Transcribe the line holding "Identify the document" together with every line after it, through the end of the records, exactly and with no pictures.

## AVAILABLE DATA
--------------------
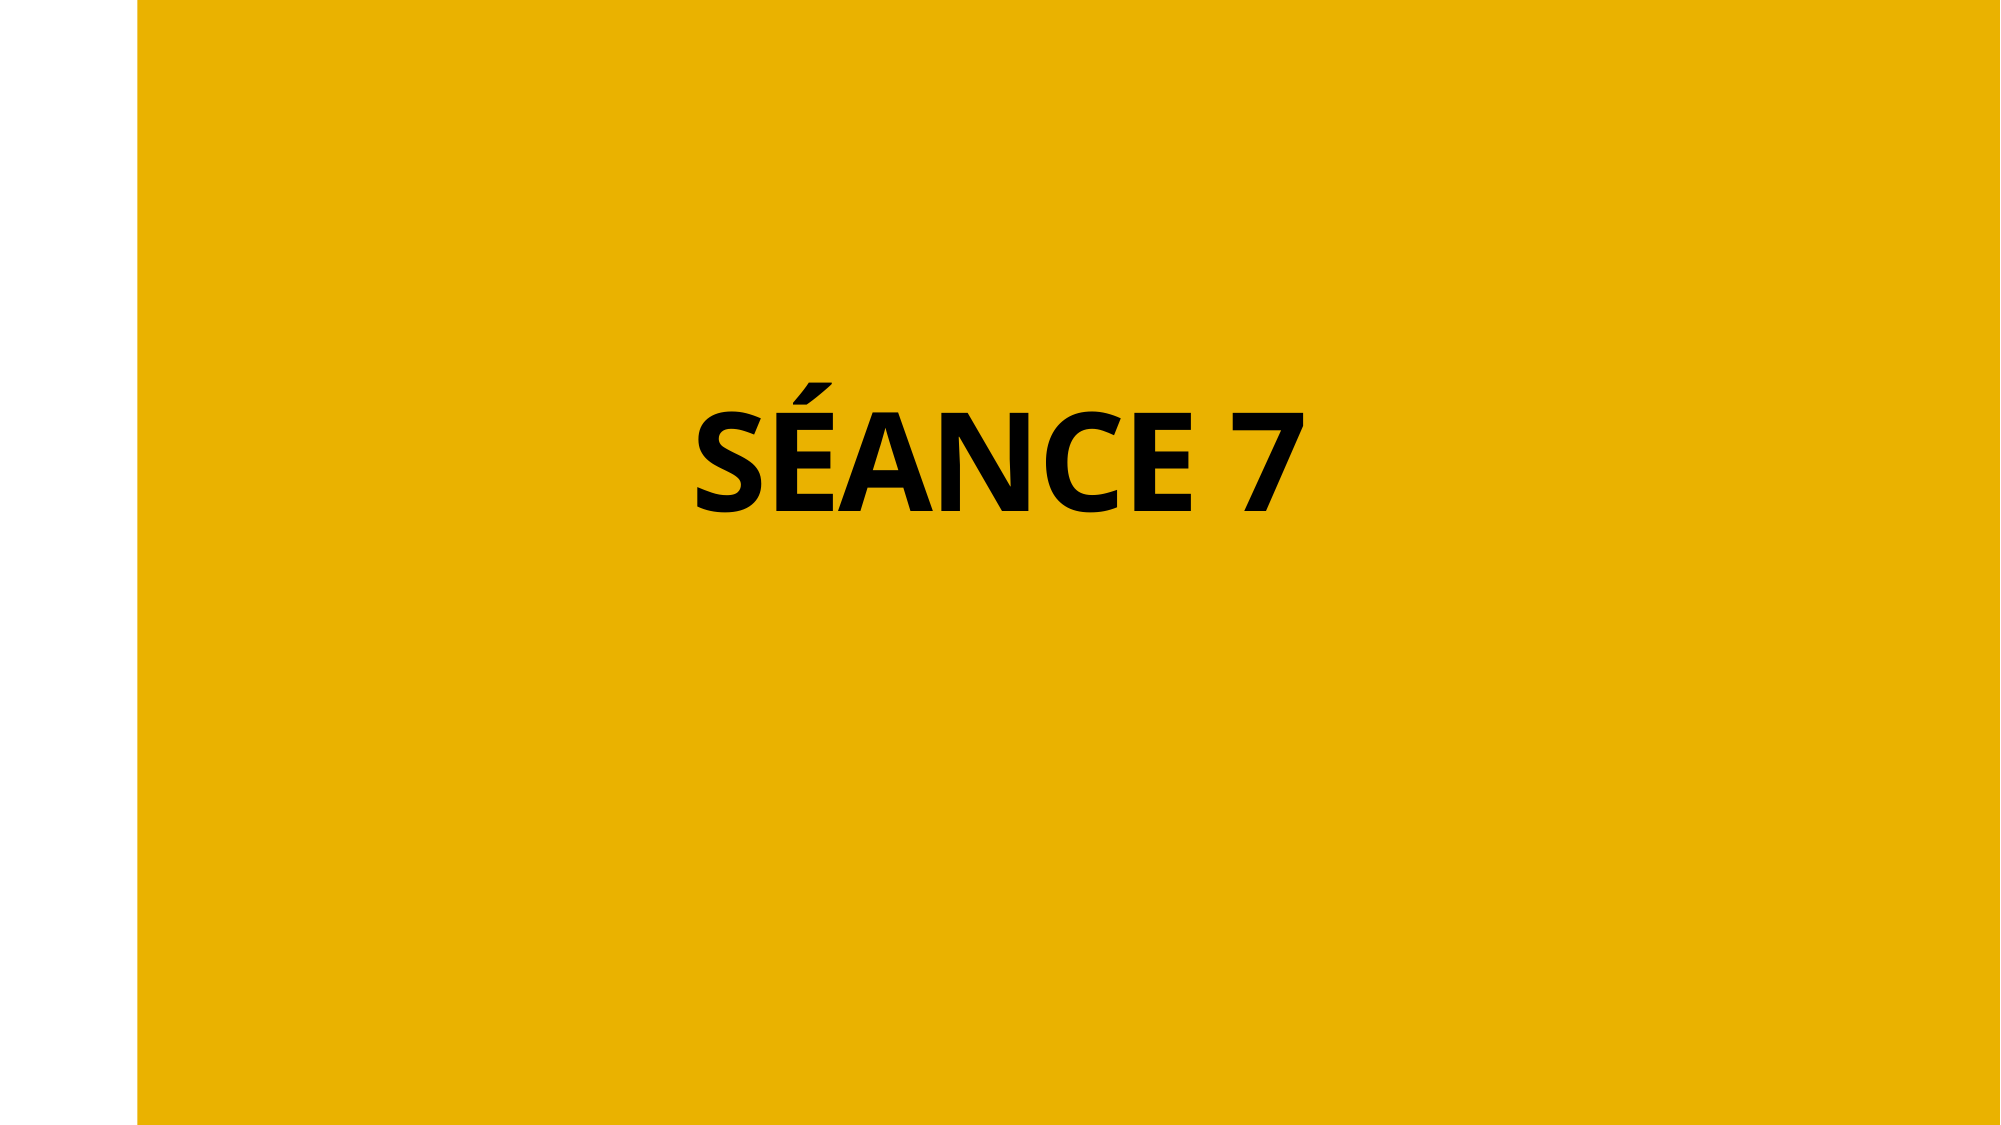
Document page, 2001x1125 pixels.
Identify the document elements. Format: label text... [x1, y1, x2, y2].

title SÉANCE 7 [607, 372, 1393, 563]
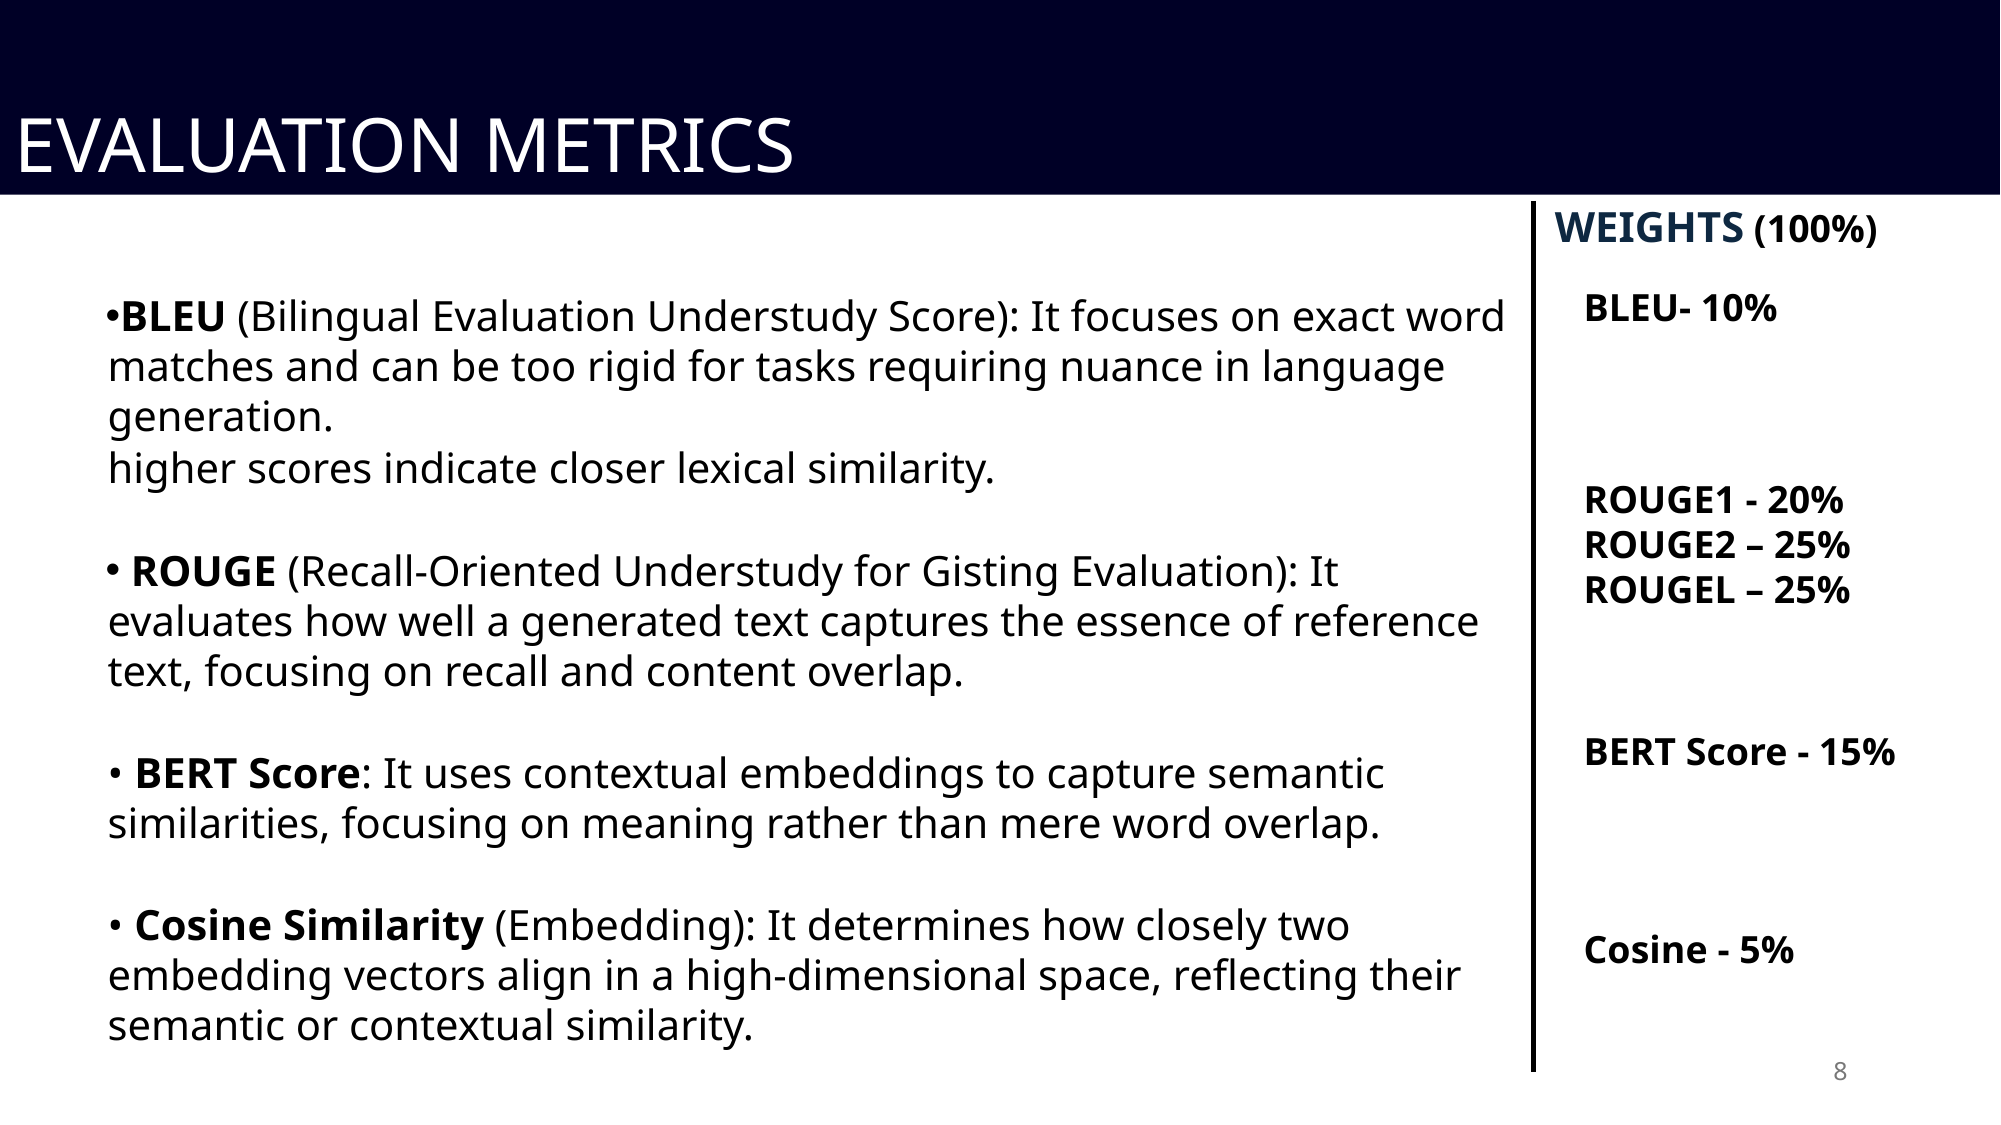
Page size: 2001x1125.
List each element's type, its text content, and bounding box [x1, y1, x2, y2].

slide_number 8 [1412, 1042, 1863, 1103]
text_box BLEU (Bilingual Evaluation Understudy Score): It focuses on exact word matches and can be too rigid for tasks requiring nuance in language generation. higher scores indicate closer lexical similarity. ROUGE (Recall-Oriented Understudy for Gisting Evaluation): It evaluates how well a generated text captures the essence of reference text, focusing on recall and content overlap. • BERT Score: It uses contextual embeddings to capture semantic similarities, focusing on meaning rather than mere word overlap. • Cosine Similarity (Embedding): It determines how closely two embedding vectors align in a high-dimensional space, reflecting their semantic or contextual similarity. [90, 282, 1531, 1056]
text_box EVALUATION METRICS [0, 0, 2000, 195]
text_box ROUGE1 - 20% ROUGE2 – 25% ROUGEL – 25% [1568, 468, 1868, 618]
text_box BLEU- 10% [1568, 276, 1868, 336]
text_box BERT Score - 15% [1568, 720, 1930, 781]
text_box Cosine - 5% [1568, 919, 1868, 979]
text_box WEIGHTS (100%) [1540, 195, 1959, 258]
--------------------
## EXERCISE ANSWER
Identify the document elements. Format: label text... [x1, y1, x2, y2].

title SÉANCE 7 [607, 372, 1393, 563]
Page size: 2001x1125.
List each element's type, its text content, and bounding box [x1, y1, x2, y2].

slide_number 8 [1412, 1042, 1863, 1103]
text_box BLEU (Bilingual Evaluation Understudy Score): It focuses on exact word matches and can be too rigid for tasks requiring nuance in language generation. higher scores indicate closer lexical similarity. ROUGE (Recall-Oriented Understudy for Gisting Evaluation): It evaluates how well a generated text captures the essence of reference text, focusing on recall and content overlap. • BERT Score: It uses contextual embeddings to capture semantic similarities, focusing on meaning rather than mere word overlap. • Cosine Similarity (Embedding): It determines how closely two embedding vectors align in a high-dimensional space, reflecting their semantic or contextual similarity. [90, 282, 1531, 1056]
text_box EVALUATION METRICS [0, 0, 2000, 195]
text_box ROUGE1 - 20% ROUGE2 – 25% ROUGEL – 25% [1568, 468, 1868, 618]
text_box BLEU- 10% [1568, 276, 1868, 336]
text_box BERT Score - 15% [1568, 720, 1930, 781]
text_box Cosine - 5% [1568, 919, 1868, 979]
text_box WEIGHTS (100%) [1540, 195, 1959, 258]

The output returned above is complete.